Dari Bandung, setelah bertemu Kang Dekan yang juga promotor, saya bergegas kembali ke Jakarta.
Tadi pagi Sekretaris Dubes Korea Utara menghubungi saya, mengundang Perhimpunan Persahabatan dan Pertukaran Kebudayaan menghadiri satu resepsi penting di Kedubes.
“Karena masih pandemi, empat orang saja,” katanya.
Kemacetan di jalan tol Bandung-Jakarta yang sudah normal berhasil diatasi dengan baik. Saya tiba tepat waktu, begitu juga teman-teman yang berangkat dari UBK di Jalan Pegangsaan. Menjelang pukul 19.00 kami memasuki Kedubes Korea Utara.
Ini adalah kunjungan pertama saya ke Kedubes Korea Utara sebagai Ketua Perhimpunan. Posisi ini baru saya tempati pertengahan Februari lalu, menggantikan Mas Ristiyanto yang mengisi kekosongan jabatan Penasihat setelah Mbak Rachmawati meninggal dunia bulan Juli tahun lalu.
Selain Mas Ris, dua teman lain yang hadir adalah Mas Eko Surjosantjojo yang juga penasihat Perhimpunan dan Rektor UBK Mas Didik Suhariyanto.
Jadi ceritanya, 20 tahun lalu, persis 29 Maret 2002, Presiden Megawati Soekarnoputri berkunjung ke Pyongyang dan bertemu dengan pemimpin Korea Utara ketika itu, Kim Jong Il.
“Kunjungan Presiden Megawati membuka hubungan yang lebih baik bagi Korea dan Indonesia,” ujar Dubes An Kwang Il.
“Kami selalu berterima kasih pada pendiri bangsa kita, Indonesia dan Korea, yang telah membangun pondasi kuat bagi persahabatan kedua bangsa,” jawab saya.
Sebelum rombongan kecil kami, dua rombongan tamu yang lebih dahulu datang, secara terpisah, adalah rombongan Kemlu RI termasuk Dubes Berlian Napitupulu dan rombongan PDIP yang dipimpin Wakil Ketua MPR RI Mas Ahmad Basarah.
“Kunjungan Presiden Megawati memiliki arti penting bagi persahabatan kedua negara, seperti halnya kunjungan almh.
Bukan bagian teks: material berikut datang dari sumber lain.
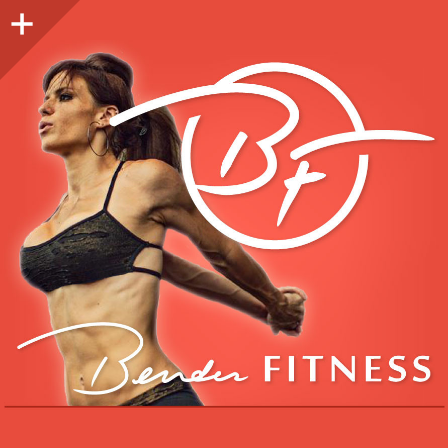
Sidebar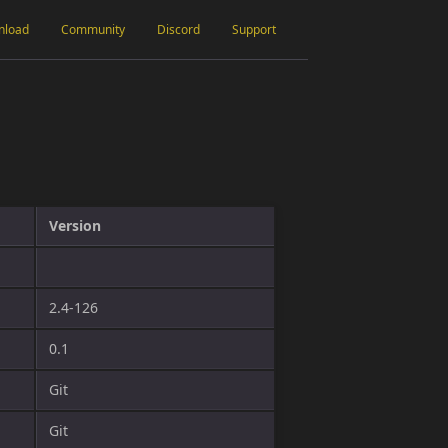
nload
Community
Discord
Support
Version
2.4-126
0.1
Git
Git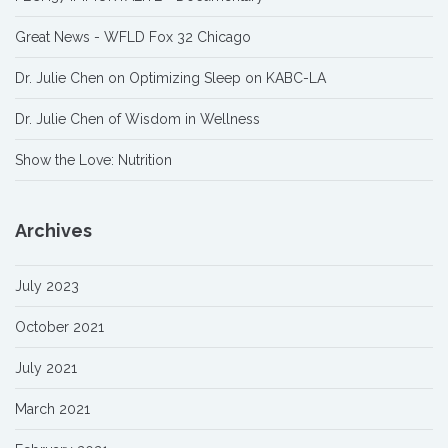
Great News - WFLD Fox 32 Chicago
Dr. Julie Chen on Optimizing Sleep on KABC-LA
Dr. Julie Chen of Wisdom in Wellness
Show the Love: Nutrition
Archives
July 2023
October 2021
July 2021
March 2021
Ibu Rachmawati dua tahun sebelumnya. Kepada mereka berdua kami pun berterima kasih. Dan semoga Ibu Rachmawati beristirahat dengan tenang. Insya Allah,” sambung saya.
Perhimpunan Persahabatan dan Pertukaran Kebudayaan ini didirikan almh. Mbak Rachmawati. Dia juga yang menjadi Ketua pertama. Di tahun 2007, karena diangkat sebagai anggota Dewan Pertimbangan Presiden, Mbak Rachma mengundurkan diri, dan menyerahkan posisi Ketua kepada Mas Ris.
Saya yang ketika itu sedang sekolah di Hawaii diangkat sebagai Sekjen. Kini, setelah menerima jabatan Ketua Perhimpunan dari Mas Ris, posisi Sekjen masih kosong.
***
Sebelum duduk di ruang rapat yang telah diubah menjadi ruang jamuan, Dubes An mengajak kami berkeliling melihat foto-foto kunjungan Presiden Kim Il Sung dan Kim Jong Il ke Jakarta di bulan April 1965, juga dua foto dari pertemuan Presiden Megawati dan pemimpin Korea Kim Jong Il yang malam ini kami peringati.
Yang juga dipamerkan di ruangan itu adalah foto-foto dari peluncuran misil balistik antar benua Hwasong 17 beberapa hari lalu.
“Ini dia,” kata saya demi melihat foto Kim Jong Un berdiri bersama divisi khusus yang terlibat dalam peluncuran.
Kim Jong Un mengenakan kacatama hitam dan jaket kulit hitam. Tersenyum lebar dan bahagia, seperti anggota divisi khusus yang ikut berfoto dengannya.
Usai melihat-lihat foto yang dipamerkan, saya meletakkan karangan bunga di depan lukisan Presiden Kim Il Sung dan Marshal Kim Jong Il di tepi danau Gunung Paektu.
Ini lukisan baru. Dua tahun lalu menggantikan lukisan yang lama.
Saya tanya, “Dimana lukisan yang lama?”
Pak Dubes menjawab, “Kami kirim kembali ke Pyongyang.”
Sayang sekali. Kalau masih di Jakarta mau saya minta untuk digantung di dinding kamar kerja.